May Reading List
I just finished Graham Greene's The Power and the Glory, which is a novel about a fugitive Roman Catholic priest in Mexico during its fascist period. Called only the "Whiskey Priest," the main character spends most of his time coping with his own moral failures as he brings the sacraments to the citizens of the Mexican state of Tabasco, and evades the state's attempts to eradicate the Christian Faith. Greene examines what it really means to be a saint, behind pious but ultimately empty hagiographies.
The background of the book is the era in Mexican history called the Maximato. I'll go ahead and call this period "little known" in the United States, seeing as I've never heard of it, and I'm hardly a slouch when it comes to history. According to Wikipedia, the very reliable source of all completely factual information, from 1928-1935 Mexico was controlled by Plutarco Elias Calles. He was vigorously anti-Catholic and especially anti-clerical. Under the pretense of extending the separation of Church and state, Calles enacted extremely oppressive laws against the clergy, seized Church lands, banned religious orders, and expelled foreign priests. Many states went even further, and by 1934 there were only about 330 priests to serve a population of more than 15 million. These policies resulted in the Cristero War, a Roman Catholic uprising in which 90,000 people died.

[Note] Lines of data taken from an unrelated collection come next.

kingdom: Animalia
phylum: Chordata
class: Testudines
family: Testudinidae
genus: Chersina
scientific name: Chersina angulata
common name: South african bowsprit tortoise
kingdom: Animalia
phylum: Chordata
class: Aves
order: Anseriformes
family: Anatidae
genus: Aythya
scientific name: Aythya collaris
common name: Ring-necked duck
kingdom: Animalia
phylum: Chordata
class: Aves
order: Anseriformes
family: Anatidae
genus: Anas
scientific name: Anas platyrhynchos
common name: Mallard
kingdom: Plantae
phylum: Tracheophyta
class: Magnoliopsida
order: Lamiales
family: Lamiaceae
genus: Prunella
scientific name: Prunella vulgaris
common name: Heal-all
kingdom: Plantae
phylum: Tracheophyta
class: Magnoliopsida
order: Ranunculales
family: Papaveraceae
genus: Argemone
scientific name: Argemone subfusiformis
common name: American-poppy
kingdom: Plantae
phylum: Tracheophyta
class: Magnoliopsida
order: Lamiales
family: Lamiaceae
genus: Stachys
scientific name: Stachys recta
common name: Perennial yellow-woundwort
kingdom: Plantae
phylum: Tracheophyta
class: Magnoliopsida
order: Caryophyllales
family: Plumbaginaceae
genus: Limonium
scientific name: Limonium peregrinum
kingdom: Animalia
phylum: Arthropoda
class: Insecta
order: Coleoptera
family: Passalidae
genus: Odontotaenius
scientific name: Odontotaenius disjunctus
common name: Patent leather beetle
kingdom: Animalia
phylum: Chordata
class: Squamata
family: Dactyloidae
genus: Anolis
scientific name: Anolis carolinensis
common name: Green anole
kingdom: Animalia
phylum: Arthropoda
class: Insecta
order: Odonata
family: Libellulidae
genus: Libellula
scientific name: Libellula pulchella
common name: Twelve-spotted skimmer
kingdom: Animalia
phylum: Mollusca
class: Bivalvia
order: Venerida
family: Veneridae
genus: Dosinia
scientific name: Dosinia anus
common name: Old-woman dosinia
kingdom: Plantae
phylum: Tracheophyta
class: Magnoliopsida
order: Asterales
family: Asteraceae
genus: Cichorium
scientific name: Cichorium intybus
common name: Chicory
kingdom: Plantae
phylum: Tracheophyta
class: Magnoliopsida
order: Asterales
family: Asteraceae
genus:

The background of the story is important, because Greene paints the Christian life as one that takes place in crisis. The whiskey priest could escape the desperation of his existence by merely ceasing to be a priest or by fleeing Tabasco to a less oppressive state. Yet again and again he finds himself as the mercy of his circumstances, and he is given the choice to let suffering crush him or let it redeem him.